回到教室,周婷立刻凑过来:“怎么样?她没为难你吧?”
“没有。”我把评分表给她看,“她说我作文可以参评校级优秀。”
“真的?”周婷眼睛一亮,“太好了!”
周围的同学也凑过来看。
“哇,满分哎!”
“郭小宇,你作文写得这么好?”
“废话,人家写的是真的,当然好了。”
气氛突然变得有点微妙。前几天还叫我“骗子”的人,现在开始夸我了。
张浩坐在座位上,没凑过来,也没说话,只是低头看书。
上课铃响了。
李老师走进来,看见我,笑了笑:“郭小宇,恭喜啊,作文拿了满分。”
“谢谢老师。”
“好好努力。”她说,“下周的月考,争取考好。”
“嗯。”
那节课我上得很认真。但脑子里时不时会闪过王春梅刚才的样子。
她道歉了,但道歉得很勉强。
她给了我好处,但给得很刻意。
总觉得,这事没完。
果然,第二天,新的幺蛾子就来了。
下午大扫除,我们班负责打扫实验楼后面的卫生区。那片地方不大,但有个死角,堆了很多落叶。
劳动委员分配任务,我和张浩分到一组。
“我不跟他一组。”张浩当场说。
“怎么了?”劳动委员问。
“没什么,就是不想。

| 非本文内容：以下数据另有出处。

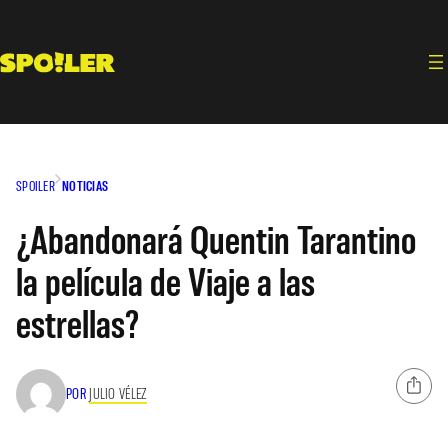
Saltar
al
contenido
SPOILER
NOTICIAS
¿Abandonará Quentin Tarantino
la película de Viaje a las
estrellas?
POR
JULIO VÉLEZ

”张浩瞥了我一眼。
“那你想跟谁一组?”
“谁都行,除了他。”
劳动委员为难地看向我。
“那我一个人扫吧。”我说。
“那怎么行,那片地方大,一个人扫不完。”劳动委员说。
“我跟他一组吧。”周婷举起手。
“行,那你们仨一组。”劳动委员说。
张浩哼了一声,拎着扫帚先走了。
我和周婷跟过去。
实验楼后面很偏僻,平时很少有人来。地上厚厚一层落叶,还夹杂着一些塑料袋、废纸。
“扫吧。”周婷说。
我们开始扫。张浩扫得很敷衍,扫两下就停下来玩手机。
“张浩,”周婷说,“你能不能认真点?”
“我怎么不认真了?”张浩头也不抬。
“你这叫认真?”周婷指着他的扫帚,“落叶都没动。”
“要你管?”张浩收起手机,看了我一眼,“有本事让他一个人扫啊,反正他爸是大官,扫个地还不是轻轻松松。”
“张浩!”周婷生气了。
“怎么,我说错了?”张浩把扫帚一扔,“他爸不是大校吗?大校的儿子,扫什么地啊,应该坐办公室里喝茶才对。”
我停下扫地的动作,看着他。
“看什么看?”张浩走过来,“我说错了吗?你爸那么厉害,你怎么还在这儿扫地啊?不应该转去贵族学校吗?”
“张浩,你够了!”周婷挡在我前面。
“哟,还护上了?”张浩笑了,“周婷,你是不是喜欢他啊?喜欢也没用,人家是大校的儿子,能看上你?”
“你!”周婷脸涨得通红。
我拉住周婷,看着张浩:“你说完了吗?”
“没完。”张浩说,“郭小宇,别以为有陈叔叔撑腰就了不起。谁知道那是真的还是假的,说不定是你爸花钱请的演员呢。”
我没说话。
“怎么,不说话了?”张浩更得意了,“被我猜中了?你爸根本不是什么军人,就是个普通打工的,对不对?”
“对不对关你什么事。”我说。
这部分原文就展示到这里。